Tough call.    What does make the difference between the working class and the middle class?  Is it education?  Breeding?  Income?   Is it where you buy your stuff?  But then the same designer sweat socks you paid a fortune for on Monday are selling Friday in a big box store.   So no go there.   If we  break it down to occupation, it is still pretty confusing.  Typically, a plumber or landscaper is working class.  But if he owns a company and has a fleet of fourteen trucks, and he raked it in big time in the housing boom, then maybe he is worth more than his station would indicate.  Maybe he is a wealthy guy, not wealthy class wealthy but upper middle class.   While, say  the account executive or sales manager who should be middle or upper middle class has fallen on tough times in the economic downturn in an industry that is facing obsolescence is making the same salary as the manager of a Piggly Wiggly.  If you go by salary, then maybe the troubled account executive is working class, or out of work entirely and desperately in search of a job.  But I digress.
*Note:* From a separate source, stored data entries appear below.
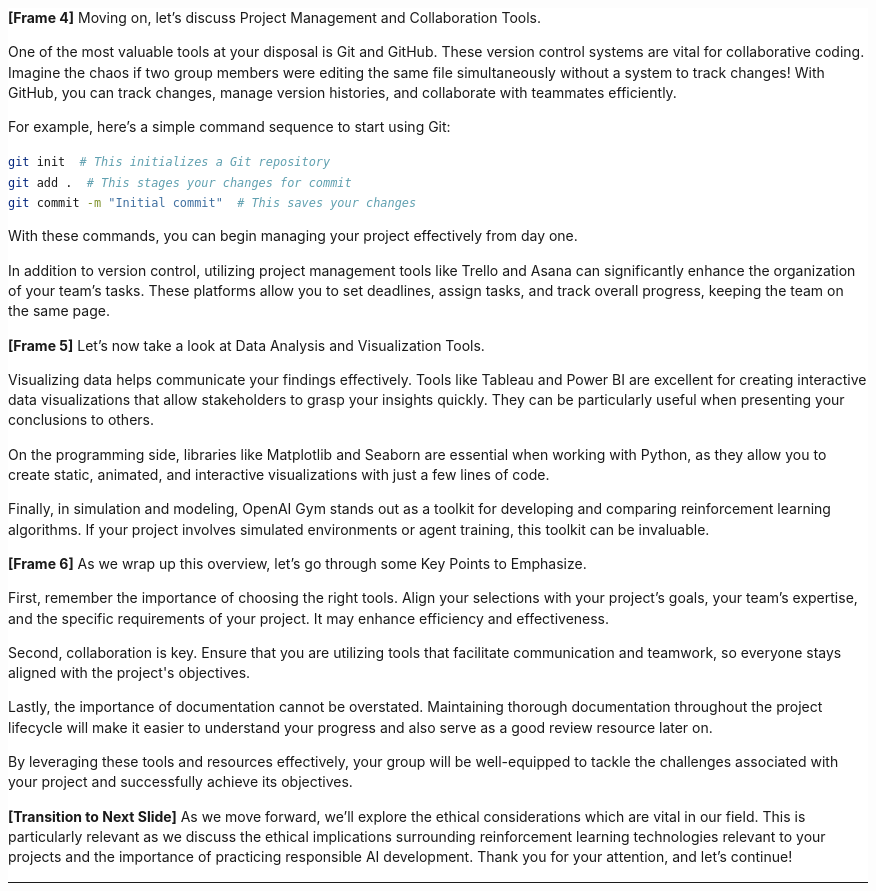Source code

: **[Frame 4]**
Moving on, let’s discuss Project Management and Collaboration Tools.

One of the most valuable tools at your disposal is Git and GitHub. These version control systems are vital for collaborative coding. Imagine the chaos if two group members were editing the same file simultaneously without a system to track changes! With GitHub, you can track changes, manage version histories, and collaborate with teammates efficiently. 

For example, here’s a simple command sequence to start using Git: 
```bash
git init  # This initializes a Git repository
git add .  # This stages your changes for commit
git commit -m "Initial commit"  # This saves your changes
```
With these commands, you can begin managing your project effectively from day one.

In addition to version control, utilizing project management tools like Trello and Asana can significantly enhance the organization of your team’s tasks. These platforms allow you to set deadlines, assign tasks, and track overall progress, keeping the team on the same page.

**[Frame 5]**
Let’s now take a look at Data Analysis and Visualization Tools.

Visualizing data helps communicate your findings effectively. Tools like Tableau and Power BI are excellent for creating interactive data visualizations that allow stakeholders to grasp your insights quickly. They can be particularly useful when presenting your conclusions to others.

On the programming side, libraries like Matplotlib and Seaborn are essential when working with Python, as they allow you to create static, animated, and interactive visualizations with just a few lines of code.

Finally, in simulation and modeling, OpenAI Gym stands out as a toolkit for developing and comparing reinforcement learning algorithms. If your project involves simulated environments or agent training, this toolkit can be invaluable.

**[Frame 6]**
As we wrap up this overview, let’s go through some Key Points to Emphasize.

First, remember the importance of choosing the right tools. Align your selections with your project’s goals, your team’s expertise, and the specific requirements of your project. It may enhance efficiency and effectiveness.

Second, collaboration is key. Ensure that you are utilizing tools that facilitate communication and teamwork, so everyone stays aligned with the project's objectives.

Lastly, the importance of documentation cannot be overstated. Maintaining thorough documentation throughout the project lifecycle will make it easier to understand your progress and also serve as a good review resource later on.

By leveraging these tools and resources effectively, your group will be well-equipped to tackle the challenges associated with your project and successfully achieve its objectives. 

**[Transition to Next Slide]**
As we move forward, we’ll explore the ethical considerations which are vital in our field. This is particularly relevant as we discuss the ethical implications surrounding reinforcement learning technologies relevant to your projects and the importance of practicing responsible AI development. Thank you for your attention, and let’s continue!

---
And what about the manager in the Piggly Wiggly?  Is he working class or middle class?   If he has his name labeled on his shirt, does it make a difference as to which class he is part of.    We have to contemplate the station of the  IT guy, the techno geek, wearing the torn Mickey Mouse Tee-Shirt he bought at someone’s yard sale in order to forget he is very much under the thumb of a multi-corporate structure, is he working class or middle class?  As for the hooker, mentioned paragraphs ago.  Where is she in the class structure?  I guess as with any other commodity, it is a matter or pricing and volume.

So it would appear in the great socio-economic milieu that the working class is gone and forgotten.  It is an archaic term, I suppose, in some ways.  Everyone works, after all.